● **MATERIAL SUPPLIED**:
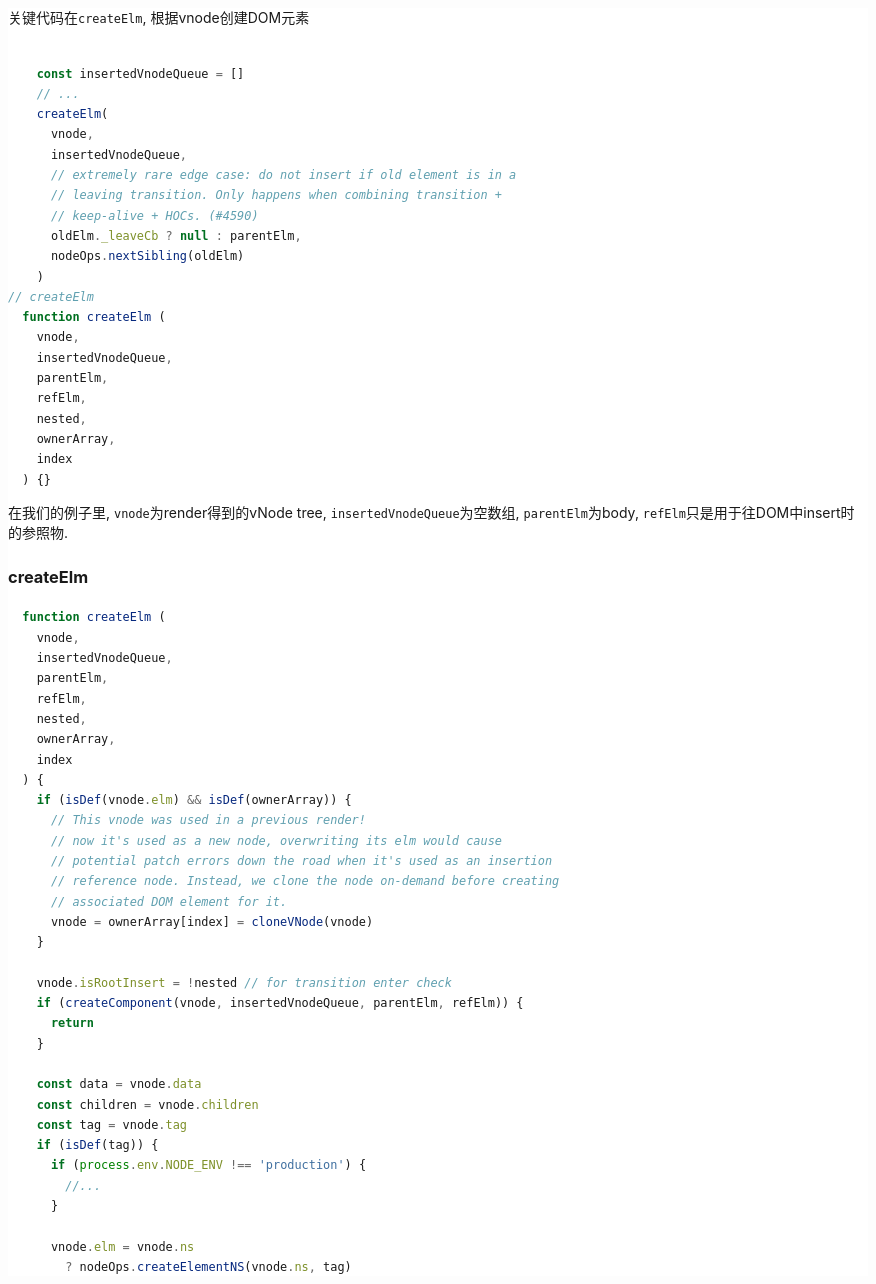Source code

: 关键代码在`createElm`, 根据vnode创建DOM元素

```js

    const insertedVnodeQueue = []
    // ...
    createElm(
      vnode,
      insertedVnodeQueue,
      // extremely rare edge case: do not insert if old element is in a
      // leaving transition. Only happens when combining transition +
      // keep-alive + HOCs. (#4590)
      oldElm._leaveCb ? null : parentElm,
      nodeOps.nextSibling(oldElm)
    )
// createElm
  function createElm (
    vnode,
    insertedVnodeQueue,
    parentElm,
    refElm,
    nested,
    ownerArray,
    index
  ) {}
```

在我们的例子里, `vnode`为render得到的vNode tree, `insertedVnodeQueue`为空数组, `parentElm`为body, `refElm`只是用于往DOM中insert时的参照物.

### createElm
```js
  function createElm (
    vnode,
    insertedVnodeQueue,
    parentElm,
    refElm,
    nested,
    ownerArray,
    index
  ) {
    if (isDef(vnode.elm) && isDef(ownerArray)) {
      // This vnode was used in a previous render!
      // now it's used as a new node, overwriting its elm would cause
      // potential patch errors down the road when it's used as an insertion
      // reference node. Instead, we clone the node on-demand before creating
      // associated DOM element for it.
      vnode = ownerArray[index] = cloneVNode(vnode)
    }

    vnode.isRootInsert = !nested // for transition enter check
    if (createComponent(vnode, insertedVnodeQueue, parentElm, refElm)) {
      return
    }

    const data = vnode.data
    const children = vnode.children
    const tag = vnode.tag
    if (isDef(tag)) {
      if (process.env.NODE_ENV !== 'production') {
        //...
      }

      vnode.elm = vnode.ns
        ? nodeOps.createElementNS(vnode.ns, tag)
```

● **GOAL OF THE EXERCISE**: Retype the data exactly as it stands, but keep the images out of your copy.

● **RESULT OF THE EXERCISE**:
Source code

: 关键代码在`createElm`, 根据vnode创建DOM元素

```js

    const insertedVnodeQueue = []
    // ...
    createElm(
      vnode,
      insertedVnodeQueue,
      // extremely rare edge case: do not insert if old element is in a
      // leaving transition. Only happens when combining transition +
      // keep-alive + HOCs. (#4590)
      oldElm._leaveCb ? null : parentElm,
      nodeOps.nextSibling(oldElm)
    )
// createElm
  function createElm (
    vnode,
    insertedVnodeQueue,
    parentElm,
    refElm,
    nested,
    ownerArray,
    index
  ) {}
```

在我们的例子里, `vnode`为render得到的vNode tree, `insertedVnodeQueue`为空数组, `parentElm`为body, `refElm`只是用于往DOM中insert时的参照物.

### createElm
```js
  function createElm (
    vnode,
    insertedVnodeQueue,
    parentElm,
    refElm,
    nested,
    ownerArray,
    index
  ) {
    if (isDef(vnode.elm) && isDef(ownerArray)) {
      // This vnode was used in a previous render!
      // now it's used as a new node, overwriting its elm would cause
      // potential patch errors down the road when it's used as an insertion
      // reference node. Instead, we clone the node on-demand before creating
      // associated DOM element for it.
      vnode = ownerArray[index] = cloneVNode(vnode)
    }

    vnode.isRootInsert = !nested // for transition enter check
    if (createComponent(vnode, insertedVnodeQueue, parentElm, refElm)) {
      return
    }

    const data = vnode.data
    const children = vnode.children
    const tag = vnode.tag
    if (isDef(tag)) {
      if (process.env.NODE_ENV !== 'production') {
        //...
      }

      vnode.elm = vnode.ns
        ? nodeOps.createElementNS(vnode.ns, tag)
```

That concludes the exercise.